William Barr
Thomas Hawk/Flickr

On Wednesday, Donald Trump released a 46-minute video in which he made baseless allegations of voter fraud, claiming that it was “statistically impossible” for him to have lost to President-elect Joe Biden. That came the day after Attorney General William Barr told the Associated Press that the “Justice Department has uncovered no evidence of widespread voter fraud that could change the outcome of the 2020 election.” One senior administration official said that Trump is “livid at Barr” and could fire him.

But the attorney general’s comments about the election aren’t the only thing that has the president stewing. As the Washington Post reported, Trump is “even angrier that Connecticut U.S. Attorney John Durham did not issue a public report of his findings before last month’s election.” Durham is the prosecutor who has been investigating the origins of the Trump-Russia probe, and, according to journalist Murray Waas, threatened to resign if Barr continued to press him to release a report prior to the election.

Apparently, Trump wasn’t mollified that, as we only learned this week, Barr made Durham a special prosecutor in October.

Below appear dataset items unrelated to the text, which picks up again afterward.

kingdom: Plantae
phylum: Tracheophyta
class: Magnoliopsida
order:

That extends his probe into the Biden administration. The president doesn’t care about that because his only interest in the investigation was to use it as a cudgel before the election.

It is, however, worth noting what Barr is up to with this move. According to federal regulations, a special prosecutor can only be fired by the attorney general, and it must be for reasons such as misconduct, dereliction of duty, or conflict of interest. At this point, we don’t know who Biden will nominate to be attorney general, but it is unlikely that Durham will give them grounds for dismissal. So the investigation will go on as long as the special prosecutor deems it necessary.

One thing we can count on is that Republicans will continue to promote conspiracy theories about the origins of the Trump-Russia probe. On Thursday, the Senate Homeland Security Committee, chaired by Ron Johnson of Wisconsin, held yet another hearing on the investigation known as Crossfire Hurricane. Over the next four years, it will become the new Benghazi, with the merchants of doubt continuing to stir up their base with unsubstantiated claims. 

Even though multiple inquiries have produced nothing of note, Barr wants to keep the Durham investigation going because the minute a report is released, the entire enterprise will begin to fade from view. But as long as there is an ongoing investigation, right-wing media and Republicans will continue to spread disinformation. As we saw with Benghazi, the focus can shift depending on who the GOP wants to disparage. That “scandal” began with a focus on President Barack Obama and Susan Rice. But when Hillary Clinton launched her 2016 campaign, she became the target. 

There is a flip side to that calculation. In 2009, President Obama came under fire from progressives for suggesting that we needed to look forward, not backward, when it came to investigating the George W. Bush administration. As Biden has made clear, it will be up to the next attorney general to decide whether or not to investigate Trump. By continuing to look backward more than four years, Barr has given the new administration permission to do the same. We’ll have to see if the next attorney general decides to take him up on that. At the top of the list of possible crimes would be to finally complete the counterintelligence investigation into whether this country had a president who, for four years, was a Russian asset.